Lastly, unless Mr. Hughes gets paid to sit, he will most likely be unhappy with his situation.
Eddy Curry is getting paid $10,000,000 per season to simply keep his body in shape. The Knicks didn’t even ask him to play a single minute.
I don’t want to say anything mean about the guy because of his family tragedies, but I’ll put it this way. EC has received 82 paid sick days out of 82 possible work days. Oh wait, does playing a total of 9 minutes in 3 games count?
In translation, Eddy Curry was paid more than $1,000,000 for each minute he was on the court. But, then again, it’s not his fault Isaiah Thomas was writing out checks to anyone that has more than two to three decent games per season.
I would say give the Knicks organization their money back, but since it’s team owner is a very rich loser for life, I could care less. MSG is going to sell out every game anyway.
Stephon Marbury, this season, is only the ninth-highest paid player. Last year, he was third. Playing in 21 games and 17 minutes per game, he has averaged 3 pts, 3 ast, 0.4 stls, 0.1 blks while shooting 33 percent.
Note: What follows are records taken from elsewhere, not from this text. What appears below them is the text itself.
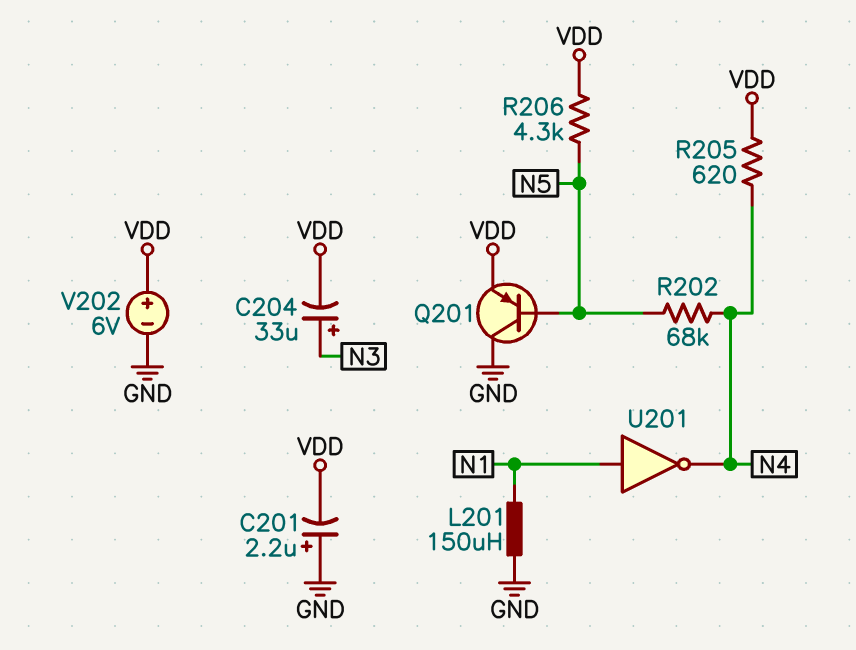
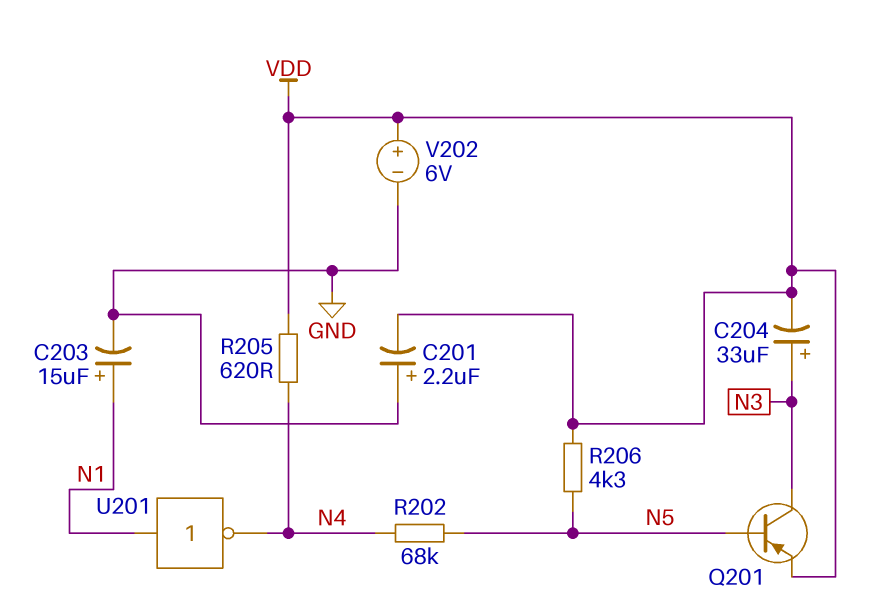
C203: none -> 15uF (plus N1, minus GND)
L201: 150uH (GND, N1) -> none
Q201: PNP (B N5, C GND, E VDD) -> PNP (B N5, C N3, E VDD)

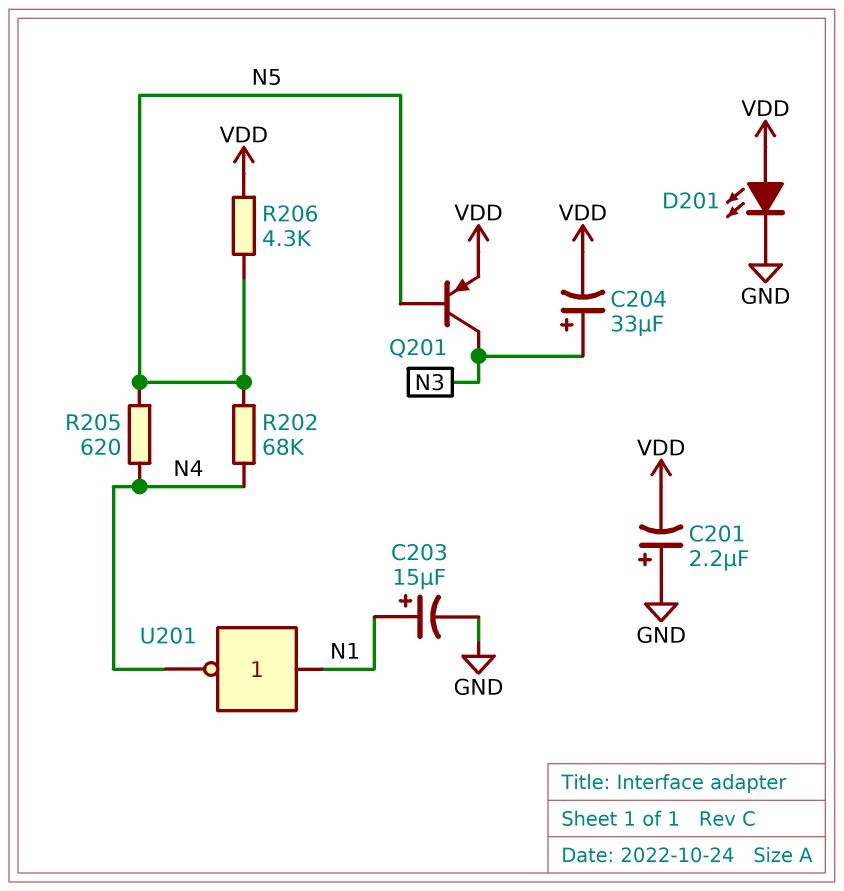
D201: none -> LED (A VDD, K GND)
R205: 620 (N4, VDD) -> 620 (N4, N5)
V202: 6V (plus VDD, minus GND) -> none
Wow? That means he has been paid $333,333.333 per point scored so far this season. Yes, I know my math is off by a couple of numbers, but you get the point.
Anyways, I don't know why anyone would pay millions for cancer. Marburycular is the most contagious form of cancer that can quickly tear apart or destroy the bond or chemistry of young molecular units called TEAM.
I first thought society had become ridiculous when people had to pay for water, and planters had to pay for dirt. But organizations actually pay for cancer? Can we really blame these teams though? Marbury, in the past several years, has been the Bernard Madoff of basketball…the best salesman, a “bona fide” hustler.
In the past two seasons, Gilbert Arenas has played 15 games. That is a total of 478 minutes of work in the past two seasons.
With a hefty $100+ million contract, Gilbert Arenas, in the past two season, has been making a bit under a $85,000.00 for every minute he is on the court. If you only account for this season, he is making approximately $322,000.00 for every minute played.
With 80 paid sick days out of the 82 working days, Gilbert Arenas deserves more criticism than anyone in the NBA. Judging from his blog, he has definitely spent more time on the Internet than doing work. There was a study released earlier this month that surfing the Internet helps productivity, but I don’t think they used Gilbert Arenas as a test subject, did they?